Boone County Finding Ways to Address Child Care Needs

The first week they made animal track molds and dissected owl pellets to uncover evidence of tiny rodent skeletons.

During week two, they constructed one-of-a-kind clay pottery under the direction of a retired local art teacher.

Vegging out in front of the television is about the furthest thing from the minds of kids enrolled in Boone County’s Cardinal Kids Club summer program. Organizers are making sure of it. They’ve designed an impressive nine-week curriculum focused on providing new, highly educational experiences to a group of about 20 youngsters per week.

From 7:45 a.m. until 5:30 p.m., Monday through Friday, Cardinal Kids Club summer program enrollees design, build, experiment, investigate, observe and flex their creative muscles. Participants are split into two groups – kindergarten through first grade and second through fifth grade – and are given age-appropriate activities and assignments. Each week has a theme, for instance, “Animals Week” featured a visit from a representative of the Henry Doorly Zoo followed by a virtual tour to learn about rainforests and oceans. The week culminated with a fieldtrip to the Norfolk Area Animal Shelter where students had an opportunity to interact with kittens, puppies and rabbits housed at the shelter.

According to program director Mollie Morrow, the popularity of the Cardinal Kids Club (CKC) afterschool program (which wrapped up its first year in May), was proof that high quality childcare was in high demand among Boone County families. Morrow says a number of local families left their daycares during the school year to enroll in the CKC afterschool program. Because of this, organizers felt an obligation to provide continued care throughout the summer. Families can sign up for as little as one week or as many as nine weeks of care.
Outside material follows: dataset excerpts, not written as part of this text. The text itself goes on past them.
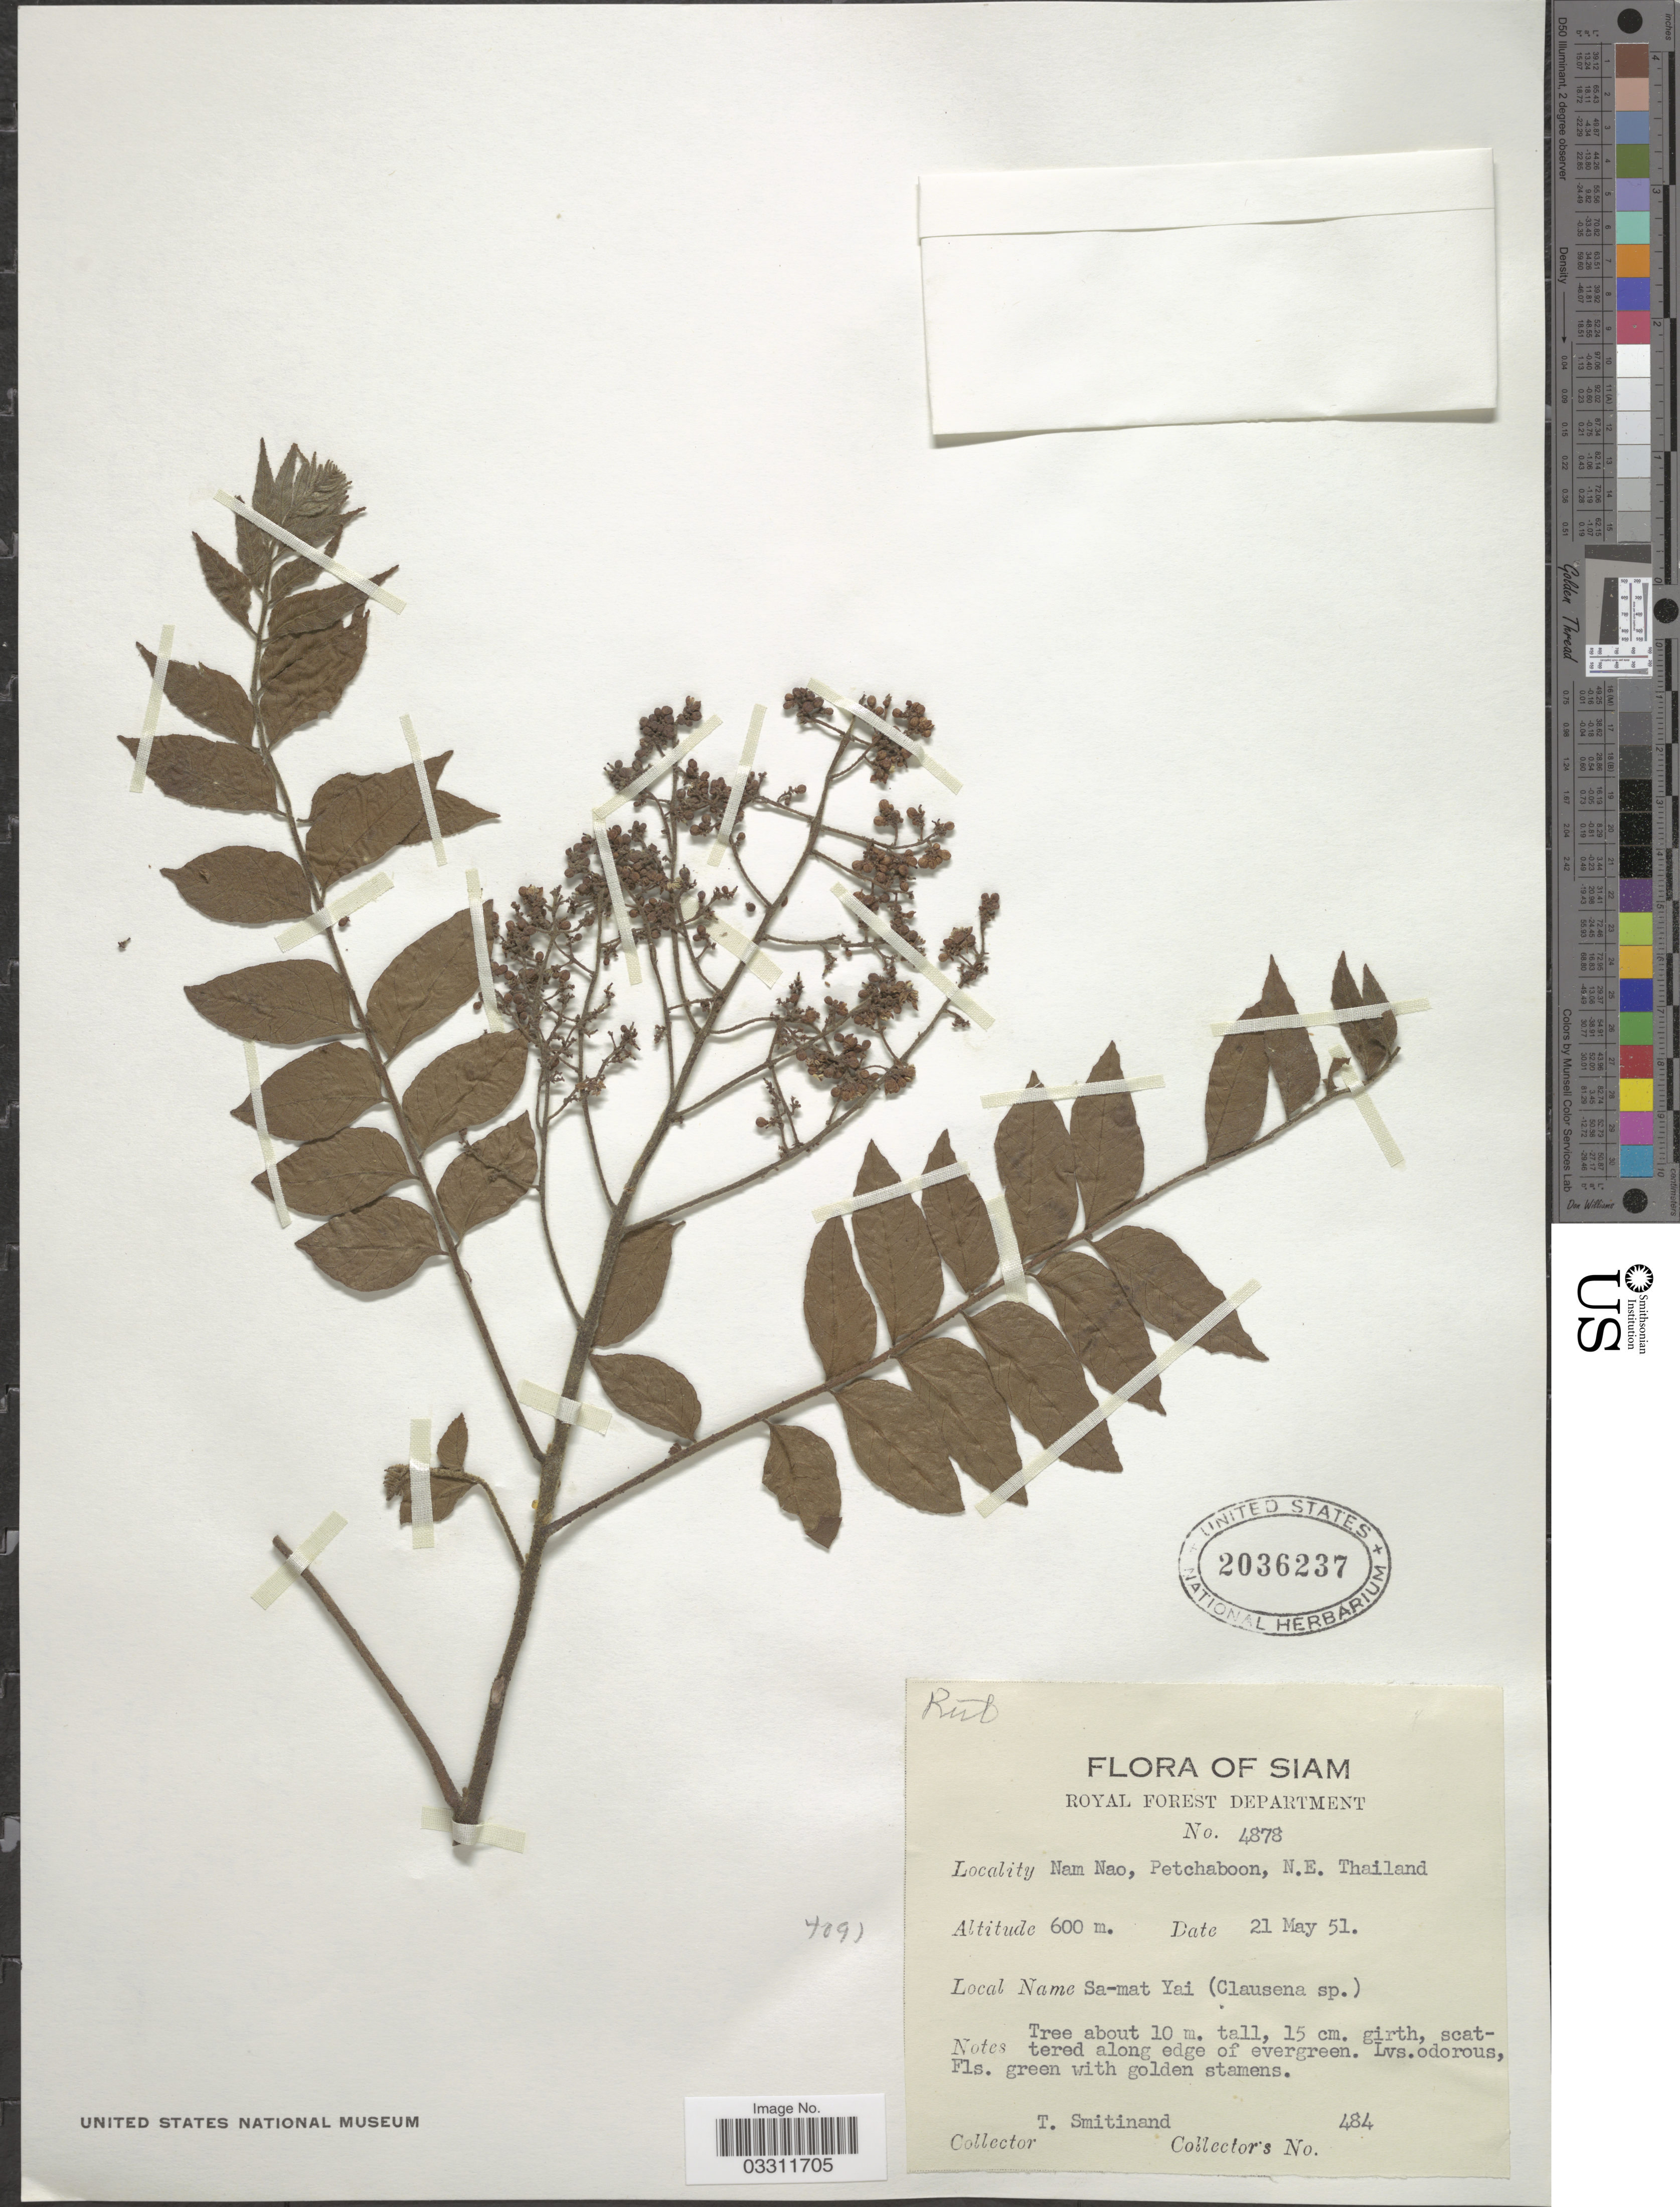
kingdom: Plantae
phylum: Tracheophyta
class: Magnoliopsida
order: Sapindales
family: Rutaceae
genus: Clausena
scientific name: Clausena excavata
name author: Burm. f.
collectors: T. Smitinand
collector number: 484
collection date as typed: Transcribed d/m/y: 21/5/51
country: Thailand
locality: Siam. Nam Nao, Petchaboon.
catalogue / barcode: US 2036237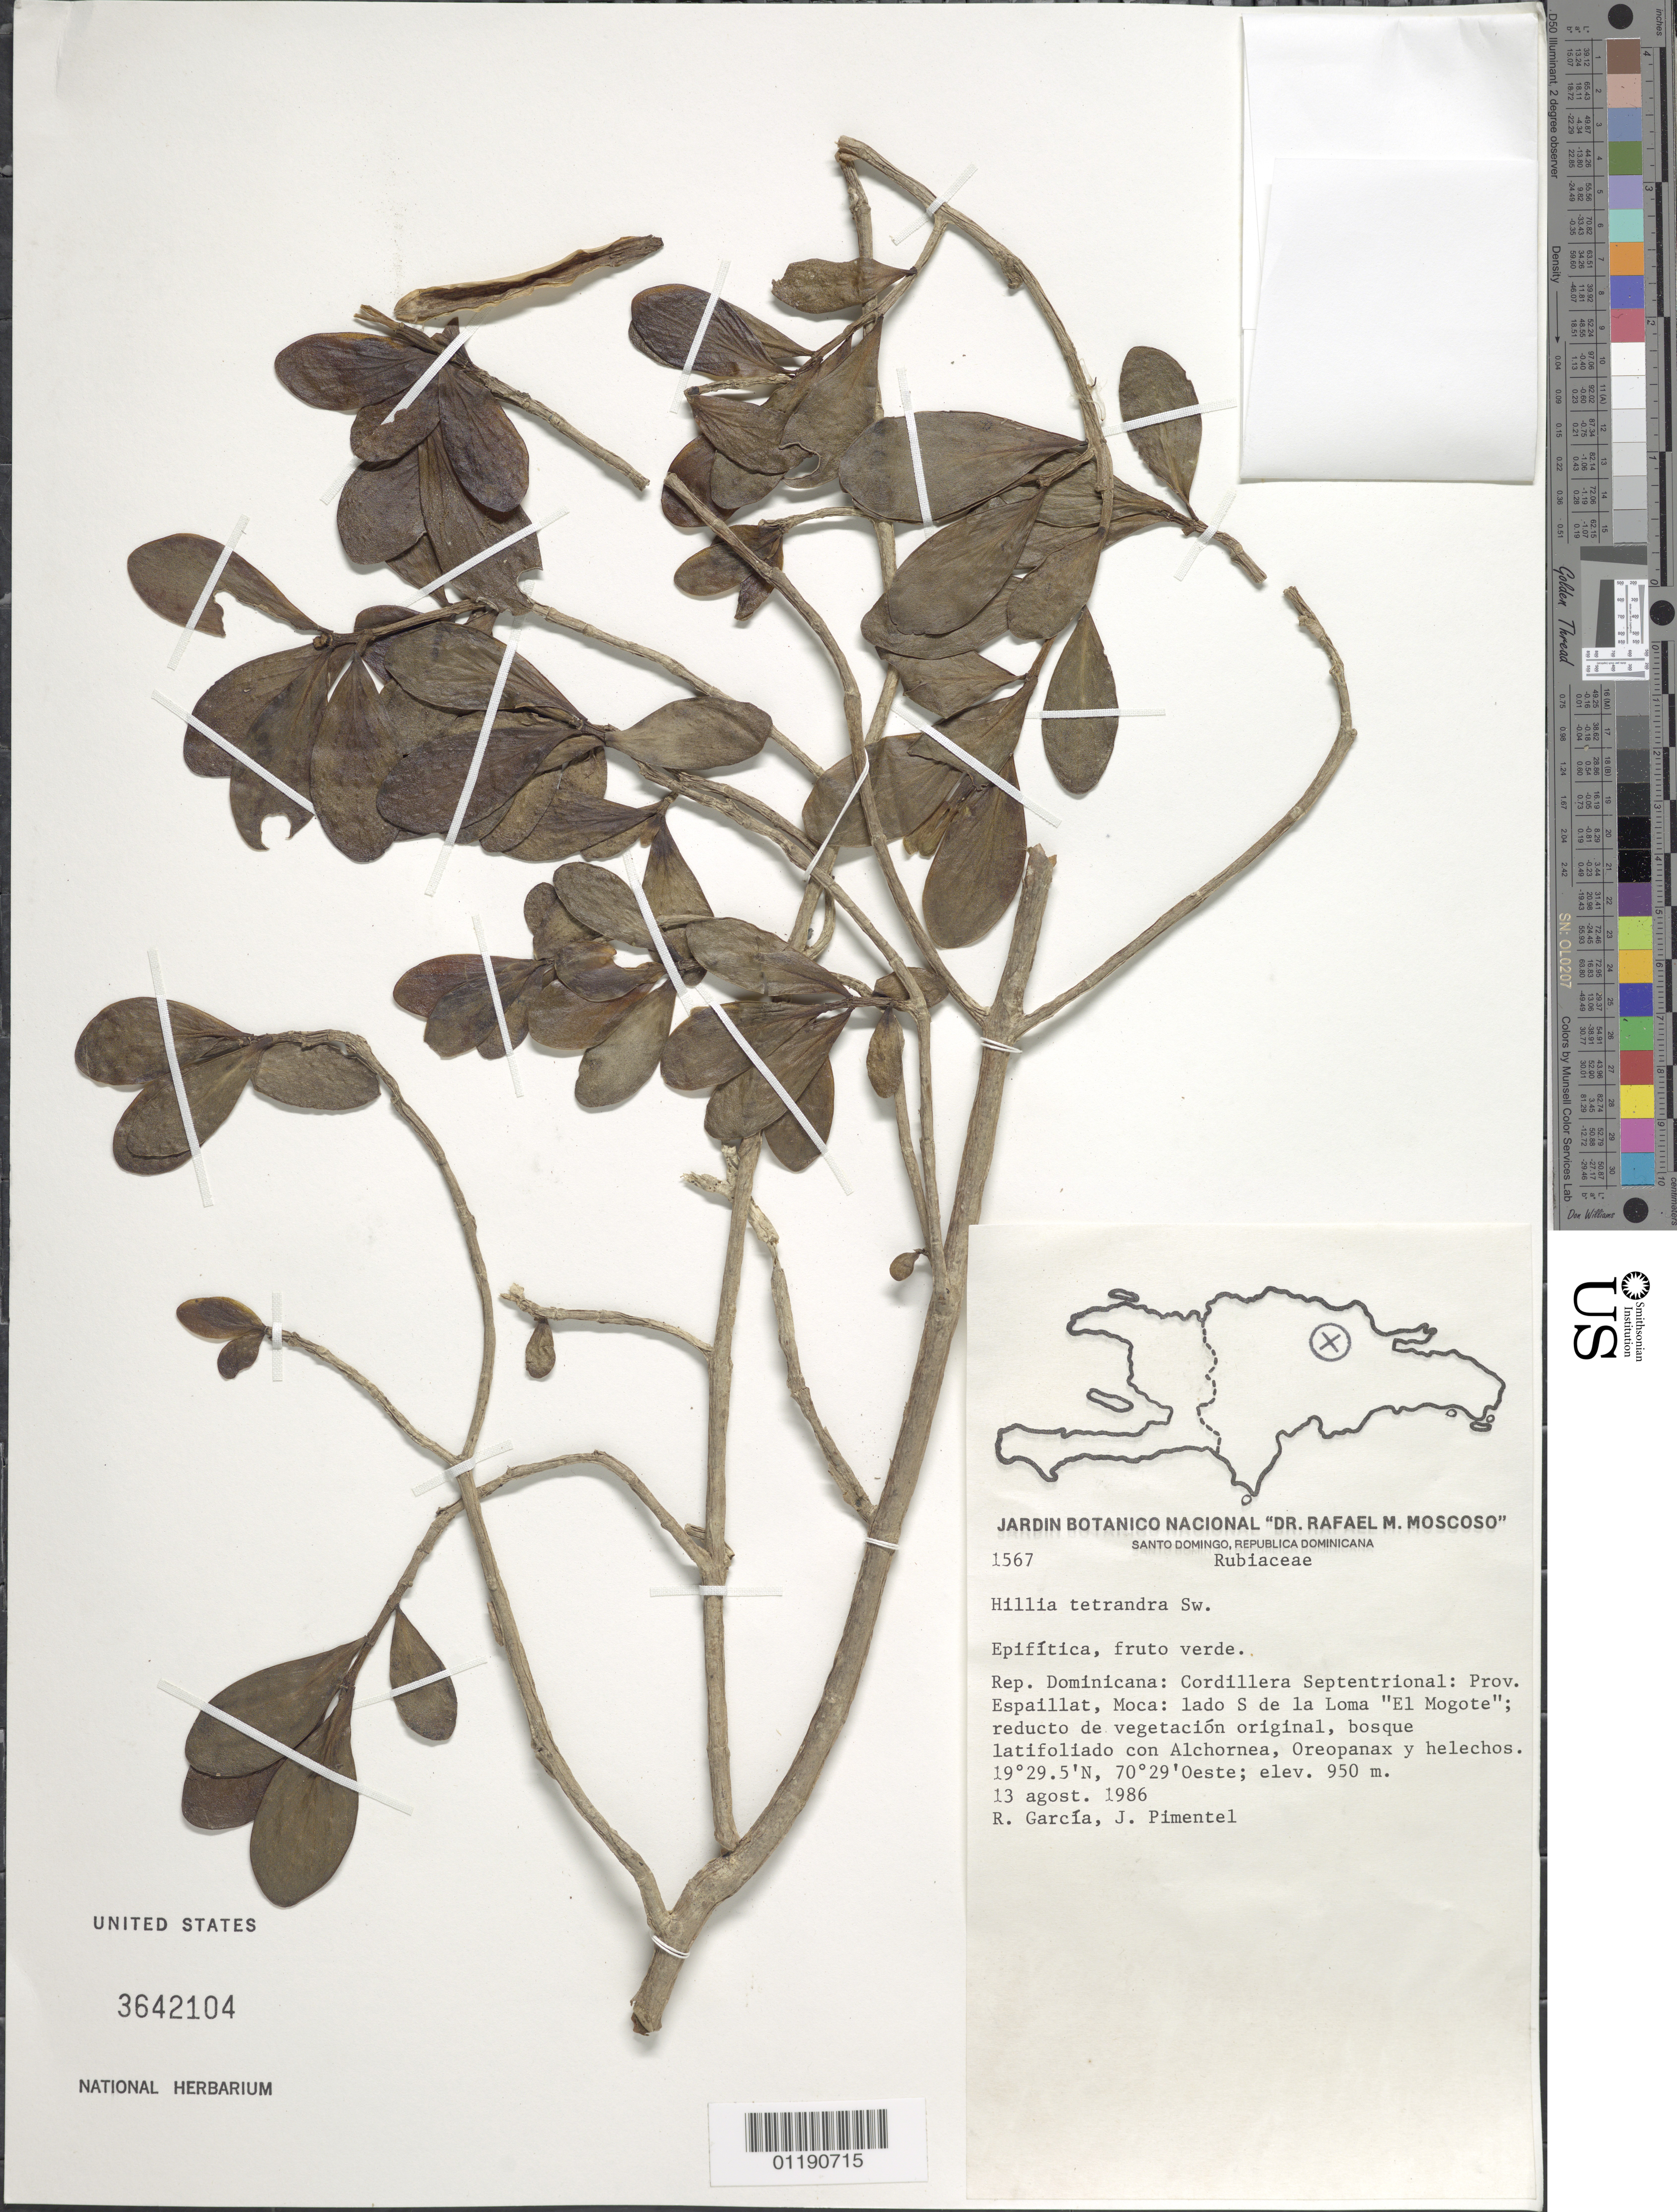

Though programming is highly varied from week to week, days tend to follow a similar routine. Mornings are spent completing a teacher-led activity centered on the theme of the week. Lunch is followed by reading time followed by active playtime which may include a trip to the swimming pool or the local assisted living home to tend to the club’s raised garden beds (they planted those in the first week of the program). Fridays are for fieldtrips.

Supervision and guidance are provided by a site director, volunteers, local experts, 4-H representatives, and high school and college aged students, most of whom have dreams of working with youth in their future careers.

High school guidance counselor Lynne Webster, who also has two kids enrolled in afterschool and summer care, says the program isn’t just a great opportunity for those enrolled. The college and high school students employed at CKC are gaining real-world experience in their career field.

Beyond that, it’s giving local employers direct access to homegrown talent and reminding Albion and Boone County youth of the possibilities available in their own community. As a returner to Albion herself, Webster says this is invaluable.

“Albion is a great community with a lot to offer. My family realized that when we moved out of state,” said Webster.

Morrow admits funding and sustainability stand as CKC’s biggest challenges. A relationship with Nebraska Community Foundation led to CKC’s selection to participate in a state-wide grant-funded pilot program called the Nebraska Expanded Learning Opportunity (ELO) Design Challenge. The hope is that programs created through the design challenge can be replicated in other communities and districts across the state.

CKC has also enjoyed steady support from the Boone County Foundation Fund, an affiliated fund of Nebraska Community Foundation. The Fund’s support has taken several forms, from financing initial research and planning, to salary support for the program director’s position, to scholarships for families seeking tuition assistance for the summer program.

“We know this is a good thing,” said Morrow. “We know kids are engaged and being taken care of. But it always comes down to sustainability.”

One thing is for sure, Boone County’s demand for high quality childcare services isn’t going anywhere. Morrow and Webster are just two of many young people who have returned to the area to raise their families in recent years.

Morrow adds that when you move to a rural community, “You may lose some of the amenities, but life is a little simpler and easier. You gain something you would have lost.”Morrow and Webster agree that the trade-off is well worth it. Not only that, they live in a community whose commitment to quality of life is making the choice that much easier for young people with options.